## What you have to do:
From the entries below, return every line that includes the word "Adhesive".
⟨
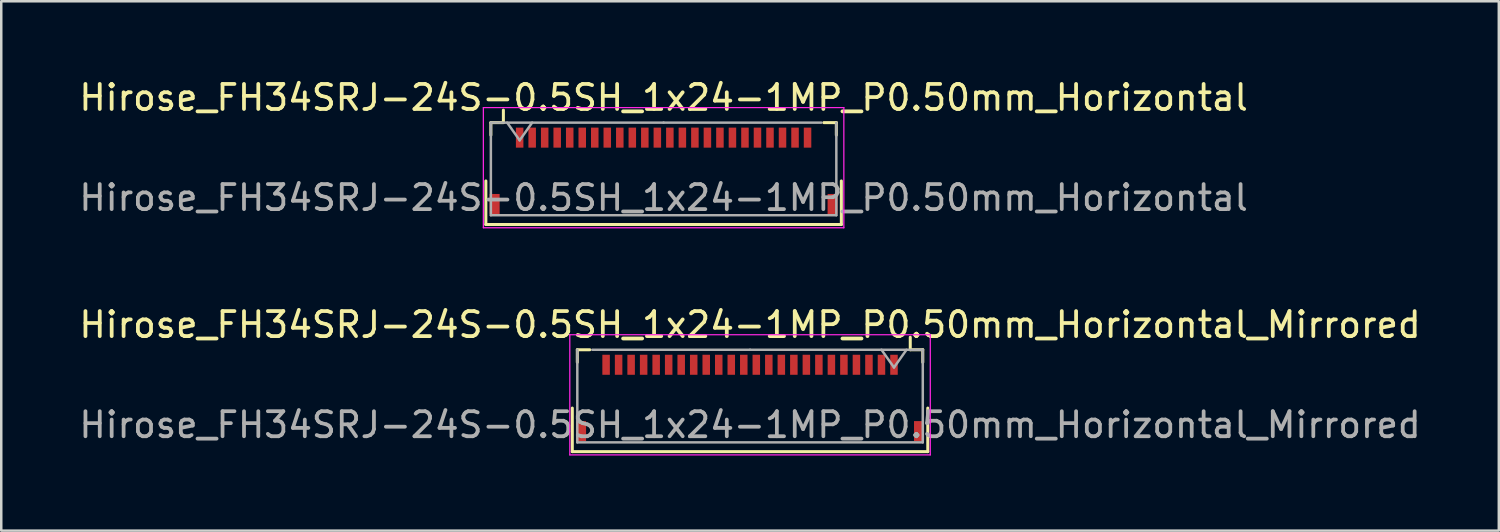
<source format=kicad_pcb>
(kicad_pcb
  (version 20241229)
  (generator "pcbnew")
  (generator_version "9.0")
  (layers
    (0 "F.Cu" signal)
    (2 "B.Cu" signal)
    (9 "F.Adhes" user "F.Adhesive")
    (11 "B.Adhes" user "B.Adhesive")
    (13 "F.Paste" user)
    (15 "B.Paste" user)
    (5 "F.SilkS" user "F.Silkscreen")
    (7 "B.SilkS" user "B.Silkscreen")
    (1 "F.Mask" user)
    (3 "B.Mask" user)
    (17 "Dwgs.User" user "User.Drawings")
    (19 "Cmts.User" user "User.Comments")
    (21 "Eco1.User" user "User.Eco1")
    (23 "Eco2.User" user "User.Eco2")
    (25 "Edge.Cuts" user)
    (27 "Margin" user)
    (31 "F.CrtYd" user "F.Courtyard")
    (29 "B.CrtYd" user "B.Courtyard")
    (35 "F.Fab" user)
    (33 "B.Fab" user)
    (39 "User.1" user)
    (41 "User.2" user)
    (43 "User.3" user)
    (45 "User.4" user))
  (footprint "Hirose_FH34SRJ-24S-0.5SH_1x24-1MP_P0.50mm_Horizontal_Mirrored"
    (layer "F.Cu")
    (at 26.911 11.921)
    (property "Reference" "Hirose_FH34SRJ-24S-0.5SH_1x24-1MP_P0.50mm_Horizontal_Mirrored" (at 0 -2 0) (layer "F.SilkS") (effects (font (size 1 1) (thickness 0.15))))
    (attr smd)
    (fp_line (start -7.1 1.33) (end -7.1 3.07) (stroke (width 0.12) (type solid)) (layer "F.SilkS"))
    (fp_line (start -7.1 3.07) (end 7.1 3.07) (stroke (width 0.12) (type solid)) (layer "F.SilkS"))
    (fp_line (start -6.9 -1) (end -6.9 -0.5) (stroke (width 0.12) (type solid)) (layer "F.SilkS"))
    (fp_line (start -6.4 -1) (end -6.9 -1) (stroke (width 0.12) (type solid)) (layer "F.SilkS"))
    (fp_line (start 6.4 -1) (end 6.4 -1.5) (stroke (width 0.12) (type solid)) (layer "F.SilkS"))
    (fp_line (start 6.4 -1) (end 6.9 -1) (stroke (width 0.12) (type solid)) (layer "F.SilkS"))
    (fp_line (start 6.9 -1) (end 6.9 -0.5) (stroke (width 0.12) (type solid)) (layer "F.SilkS"))
    (fp_line (start 7.1 3.07) (end 7.1 1.33) (stroke (width 0.12) (type solid)) (layer "F.SilkS"))
    (fp_line (start -7.2 -1.6) (end -7.2 3.2) (stroke (width 0.05) (type solid)) (layer "F.CrtYd"))
    (fp_line (start -7.2 -1.6) (end 7.2 -1.6) (stroke (width 0.05) (type solid)) (layer "F.CrtYd"))
    (fp_line (start -7.2 3.2) (end 7.2 3.2) (stroke (width 0.05) (type solid)) (layer "F.CrtYd"))
    (fp_line (start 7.2 3.2) (end 7.2 -1.6) (stroke (width 0.05) (type solid)) (layer "F.CrtYd"))
    (fp_line (start -6.9 -1) (end -6.9 2.7) (stroke (width 0.1) (type solid)) (layer "F.Fab"))
    (fp_line (start -6.9 2.7) (end 6.9 2.7) (stroke (width 0.1) (type default)) (layer "F.Fab"))
    (fp_line (start 0 -1) (end -6.3 -1) (stroke (width 0.1) (type solid)) (layer "F.Fab"))
    (fp_line (start 0 -1) (end 6.9 -1) (stroke (width 0.1) (type solid)) (layer "F.Fab"))
    (fp_line (start 5.75 -0.293) (end 5.25 -1) (stroke (width 0.1) (type solid)) (layer "F.Fab"))
    (fp_line (start 6.25 -1) (end 5.75 -0.293) (stroke (width 0.1) (type solid)) (layer "F.Fab"))
    (fp_line (start 6.9 -1) (end 6.9 2.7) (stroke (width 0.1) (type solid)) (layer "F.Fab"))
    (fp_text user "${REFERENCE}" (at 0 2 0) (layer "F.Fab") (effects (font (size 1 1) (thickness 0.15))))
    (pad "1" smd rect (at 5.75 -0.4) (size 0.3 0.8) (layers "F.Cu" "F.Mask" "F.Paste"))
    (pad "2" smd rect (at 5.25 -0.4) (size 0.3 0.8) (layers "F.Cu" "F.Mask" "F.Paste"))
    (pad "3" smd rect (at 4.75 -0.4) (size 0.3 0.8) (layers "F.Cu" "F.Mask" "F.Paste"))
    (pad "4" smd rect (at 4.25 -0.4) (size 0.3 0.8) (layers "F.Cu" "F.Mask" "F.Paste"))
    (pad "5" smd rect (at 3.75 -0.4) (size 0.3 0.8) (layers "F.Cu" "F.Mask" "F.Paste"))
    (pad "6" smd rect (at 3.25 -0.4) (size 0.3 0.8) (layers "F.Cu" "F.Mask" "F.Paste"))
    (pad "7" smd rect (at 2.75 -0.4) (size 0.3 0.8) (layers "F.Cu" "F.Mask" "F.Paste"))
    (pad "8" smd rect (at 2.25 -0.4) (size 0.3 0.8) (layers "F.Cu" "F.Mask" "F.Paste"))
    (pad "9" smd rect (at 1.75 -0.4) (size 0.3 0.8) (layers "F.Cu" "F.Mask" "F.Paste"))
    (pad "10" smd rect (at 1.25 -0.4) (size 0.3 0.8) (layers "F.Cu" "F.Mask" "F.Paste"))
    (pad "11" smd rect (at 0.75 -0.4) (size 0.3 0.8) (layers "F.Cu" "F.Mask" "F.Paste"))
    (pad "12" smd rect (at 0.25 -0.4) (size 0.3 0.8) (layers "F.Cu" "F.Mask" "F.Paste"))
    (pad "13" smd rect (at -0.25 -0.4) (size 0.3 0.8) (layers "F.Cu" "F.Mask" "F.Paste"))
    (pad "14" smd rect (at -0.75 -0.4) (size 0.3 0.8) (layers "F.Cu" "F.Mask" "F.Paste"))
    (pad "15" smd rect (at -1.25 -0.4) (size 0.3 0.8) (layers "F.Cu" "F.Mask" "F.Paste"))
    (pad "16" smd rect (at -1.75 -0.4) (size 0.3 0.8) (layers "F.Cu" "F.Mask" "F.Paste"))
    (pad "17" smd rect (at -2.25 -0.4) (size 0.3 0.8) (layers "F.Cu" "F.Mask" "F.Paste"))
    (pad "18" smd rect (at -2.75 -0.4) (size 0.3 0.8) (layers "F.Cu" "F.Mask" "F.Paste"))
    (pad "19" smd rect (at -3.25 -0.4) (size 0.3 0.8) (layers "F.Cu" "F.Mask" "F.Paste"))
    (pad "20" smd rect (at -3.75 -0.4) (size 0.3 0.8) (layers "F.Cu" "F.Mask" "F.Paste"))
    (pad "21" smd rect (at -4.25 -0.4) (size 0.3 0.8) (layers "F.Cu" "F.Mask" "F.Paste"))
    (pad "22" smd rect (at -4.75 -0.4) (size 0.3 0.8) (layers "F.Cu" "F.Mask" "F.Paste"))
    (pad "23" smd rect (at -5.25 -0.4) (size 0.3 0.8) (layers "F.Cu" "F.Mask" "F.Paste"))
    (pad "24" smd rect (at -5.75 -0.4) (size 0.3 0.8) (layers "F.Cu" "F.Mask" "F.Paste"))
    (pad "MP" smd rect (at -6.75 2.25) (size 0.4 0.8) (layers "F.Cu" "F.Mask" "F.Paste"))
    (pad "MP" smd rect (at 6.75 2.25) (size 0.4 0.8) (layers "F.Cu" "F.Mask" "F.Paste")))
  (footprint "Hirose_FH34SRJ-24S-0.5SH_1x24-1MP_P0.50mm_Horizontal"
    (layer "F.Cu")
    (at 23.458 2.848)
    (property "Reference" "Hirose_FH34SRJ-24S-0.5SH_1x24-1MP_P0.50mm_Horizontal" (at 0 -2 0) (layer "F.SilkS") (effects (font (size 1 1) (thickness 0.15))))
    (attr smd)
    (fp_line (start -7.1 1.33) (end -7.1 3.07) (stroke (width 0.12) (type solid)) (layer "F.SilkS"))
    (fp_line (start -7.1 3.07) (end 7.1 3.07) (stroke (width 0.12) (type solid)) (layer "F.SilkS"))
    (fp_line (start -6.9 -1) (end -6.9 -0.5) (stroke (width 0.12) (type solid)) (layer "F.SilkS"))
    (fp_line (start -6.4 -1) (end -6.9 -1) (stroke (width 0.12) (type solid)) (layer "F.SilkS"))
    (fp_line (start -6.4 -1) (end -6.4 -1.5) (stroke (width 0.12) (type solid)) (layer "F.SilkS"))
    (fp_line (start 6.4 -1) (end 6.9 -1) (stroke (width 0.12) (type solid)) (layer "F.SilkS"))
    (fp_line (start 6.9 -1) (end 6.9 -0.5) (stroke (width 0.12) (type solid)) (layer "F.SilkS"))
    (fp_line (start 7.1 3.07) (end 7.1 1.33) (stroke (width 0.12) (type solid)) (layer "F.SilkS"))
    (fp_line (start -7.2 -1.6) (end -7.2 3.2) (stroke (width 0.05) (type solid)) (layer "F.CrtYd"))
    (fp_line (start -7.2 3.2) (end 7.2 3.2) (stroke (width 0.05) (type solid)) (layer "F.CrtYd"))
    (fp_line (start 7.2 -1.6) (end -7.2 -1.6) (stroke (width 0.05) (type solid)) (layer "F.CrtYd"))
    (fp_line (start 7.2 3.2) (end 7.2 -1.6) (stroke (width 0.05) (type solid)) (layer "F.CrtYd"))
    (fp_line (start -6.9 -1) (end -6.9 2.7) (stroke (width 0.1) (type solid)) (layer "F.Fab"))
    (fp_line (start -6.9 2.7) (end 6.9 2.7) (stroke (width 0.1) (type default)) (layer "F.Fab"))
    (fp_line (start -6.25 -1) (end -5.75 -0.293) (stroke (width 0.1) (type solid)) (layer "F.Fab"))
    (fp_line (start -5.75 -0.293) (end -5.25 -1) (stroke (width 0.1) (type solid)) (layer "F.Fab"))
    (fp_line (start 0 -1) (end -6.9 -1) (stroke (width 0.1) (type solid)) (layer "F.Fab"))
    (fp_line (start 0 -1) (end 6.3 -1) (stroke (width 0.1) (type solid)) (layer "F.Fab"))
    (fp_line (start 6.9 -1) (end 6.9 2.7) (stroke (width 0.1) (type solid)) (layer "F.Fab"))
    (fp_text user "${REFERENCE}" (at 0 2 0) (layer "F.Fab") (effects (font (size 1 1) (thickness 0.15))))
    (pad "1" smd rect (at -5.75 -0.4) (size 0.3 0.8) (layers "F.Cu" "F.Mask" "F.Paste"))
    (pad "2" smd rect (at -5.25 -0.4) (size 0.3 0.8) (layers "F.Cu" "F.Mask" "F.Paste"))
    (pad "3" smd rect (at -4.75 -0.4) (size 0.3 0.8) (layers "F.Cu" "F.Mask" "F.Paste"))
    (pad "4" smd rect (at -4.25 -0.4) (size 0.3 0.8) (layers "F.Cu" "F.Mask" "F.Paste"))
    (pad "5" smd rect (at -3.75 -0.4) (size 0.3 0.8) (layers "F.Cu" "F.Mask" "F.Paste"))
    (pad "6" smd rect (at -3.25 -0.4) (size 0.3 0.8) (layers "F.Cu" "F.Mask" "F.Paste"))
    (pad "7" smd rect (at -2.75 -0.4) (size 0.3 0.8) (layers "F.Cu" "F.Mask" "F.Paste"))
    (pad "8" smd rect (at -2.25 -0.4) (size 0.3 0.8) (layers "F.Cu" "F.Mask" "F.Paste"))
    (pad "9" smd rect (at -1.75 -0.4) (size 0.3 0.8) (layers "F.Cu" "F.Mask" "F.Paste"))
    (pad "10" smd rect (at -1.25 -0.4) (size 0.3 0.8) (layers "F.Cu" "F.Mask" "F.Paste"))
    (pad "11" smd rect (at -0.75 -0.4) (size 0.3 0.8) (layers "F.Cu" "F.Mask" "F.Paste"))
    (pad "12" smd rect (at -0.25 -0.4) (size 0.3 0.8) (layers "F.Cu" "F.Mask" "F.Paste"))
    (pad "13" smd rect (at 0.25 -0.4) (size 0.3 0.8) (layers "F.Cu" "F.Mask" "F.Paste"))
    (pad "14" smd rect (at 0.75 -0.4) (size 0.3 0.8) (layers "F.Cu" "F.Mask" "F.Paste"))
    (pad "15" smd rect (at 1.25 -0.4) (size 0.3 0.8) (layers "F.Cu" "F.Mask" "F.Paste"))
    (pad "16" smd rect (at 1.75 -0.4) (size 0.3 0.8) (layers "F.Cu" "F.Mask" "F.Paste"))
    (pad "17" smd rect (at 2.25 -0.4) (size 0.3 0.8) (layers "F.Cu" "F.Mask" "F.Paste"))
    (pad "18" smd rect (at 2.75 -0.4) (size 0.3 0.8) (layers "F.Cu" "F.Mask" "F.Paste"))
    (pad "19" smd rect (at 3.25 -0.4) (size 0.3 0.8) (layers "F.Cu" "F.Mask" "F.Paste"))
    (pad "20" smd rect (at 3.75 -0.4) (size 0.3 0.8) (layers "F.Cu" "F.Mask" "F.Paste"))
    (pad "21" smd rect (at 4.25 -0.4) (size 0.3 0.8) (layers "F.Cu" "F.Mask" "F.Paste"))
    (pad "22" smd rect (at 4.75 -0.4) (size 0.3 0.8) (layers "F.Cu" "F.Mask" "F.Paste"))
    (pad "23" smd rect (at 5.25 -0.4) (size 0.3 0.8) (layers "F.Cu" "F.Mask" "F.Paste"))
    (pad "24" smd rect (at 5.75 -0.4) (size 0.3 0.8) (layers "F.Cu" "F.Mask" "F.Paste"))
    (pad "MP" smd rect (at -6.75 2.25) (size 0.4 0.8) (layers "F.Cu" "F.Mask" "F.Paste"))
    (pad "MP" smd rect (at 6.75 2.25) (size 0.4 0.8) (layers "F.Cu" "F.Mask" "F.Paste")))
  (gr_rect
    (start -3 -3)
    (end 56.821 18.146)
    (stroke (width 0.1) (type default))
    (fill no)
    (layer "Edge.Cuts")))
</source>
⟩
## Response to this exercise:
    (9 "F.Adhes" user "F.Adhesive")
    (11 "B.Adhes" user "B.Adhesive")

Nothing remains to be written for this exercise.